Earlier today I sat outside reading your well-written newsletter for Spring 2018 and it inspired me to brew one of the teas I've bought from you earlier. It became an incredible tea moment and it felt almost magical when the rain started pouring down, which it hasn't for many weeks now. I thought I would like to share this with you and thank you for your inspiration. I included a picture to better share the moment.
Your teas have been greatly enjoyed. I'm also really happy with the classic teacups I got from you." 
Thanks a lot for sharing your positive experience with me and my readers via my blog. Brewing tea outdoors is something that I enjoy a lot and I am glad to see that I'm inspiring other tea lovers to give it a try. Here, a balcony is a first good step, since it means you're still reasonably close to a source of boiling water in your home! In your garden, you could use an electrical extension cord to boil water in an electric kettle.
When you're in a remote location, you can use the most traditional water boiling accessory in gongfucha: the Nilu. Or you can use a gas stove for camping.

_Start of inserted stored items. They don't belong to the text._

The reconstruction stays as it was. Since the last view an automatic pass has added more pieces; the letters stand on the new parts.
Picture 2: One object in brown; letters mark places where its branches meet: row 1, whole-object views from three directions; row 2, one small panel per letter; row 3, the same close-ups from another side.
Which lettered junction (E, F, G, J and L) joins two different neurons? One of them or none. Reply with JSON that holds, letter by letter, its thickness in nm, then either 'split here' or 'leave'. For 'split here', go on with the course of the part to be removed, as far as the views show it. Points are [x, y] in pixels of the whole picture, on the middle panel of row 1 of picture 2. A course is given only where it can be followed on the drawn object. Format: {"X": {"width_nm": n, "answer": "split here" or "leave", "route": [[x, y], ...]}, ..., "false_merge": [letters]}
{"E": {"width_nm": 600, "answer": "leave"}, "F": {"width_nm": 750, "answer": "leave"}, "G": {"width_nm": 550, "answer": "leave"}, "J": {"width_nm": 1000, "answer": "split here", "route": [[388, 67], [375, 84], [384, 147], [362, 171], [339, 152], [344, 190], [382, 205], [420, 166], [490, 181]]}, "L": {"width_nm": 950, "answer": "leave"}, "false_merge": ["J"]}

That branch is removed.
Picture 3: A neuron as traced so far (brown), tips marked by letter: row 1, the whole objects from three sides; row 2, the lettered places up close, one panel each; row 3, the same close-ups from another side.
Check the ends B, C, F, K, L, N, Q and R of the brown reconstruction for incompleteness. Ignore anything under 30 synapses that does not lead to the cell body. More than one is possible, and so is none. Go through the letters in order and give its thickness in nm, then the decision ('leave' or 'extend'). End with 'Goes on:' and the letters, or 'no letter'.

A small kettle then makes a lot of sense with a gongfucha set: the water heats up quickly in a small kettle. (I remember one of my first outdoor Chaxi in a public park in Paris in 2009: the water in a big kettle was heated by an alcohol lamp and it took forever to come to a boil!)
Drinking tea outdoors is fun because it changes the way the tea is experienced and even how it tastes! Outside, the mind receives a lot more stimuli than in a room. There's more to see, the sounds of nature are much louder, there might be some wind, the temperature can vary greatly and there are plenty of scents emanating from the surroundings. If you brew your tea lightly, it is likely to feel subdued, because you can't notice its intricacies. Brewing tea outdoors, therefore, often means to brew your tea rather strong. 
 It's always a challenge and a balancing act to find the strength fitting your circumstances and the tea you're brewing. Some teas will feel more in harmony with your surroundings than others. I've shared my experiences with you in the past, but the best is that you find out by yourself which teas resonate most for you in a particular spot.
 Summer is quickly approaching, so I post these sunset Chaxi pictures from the beach in Kenting. They show that it's even possible to brew tea on a white sand beach. Bring extra cups, because tea isn't only connecting you to nature but will also help you make new tea friends!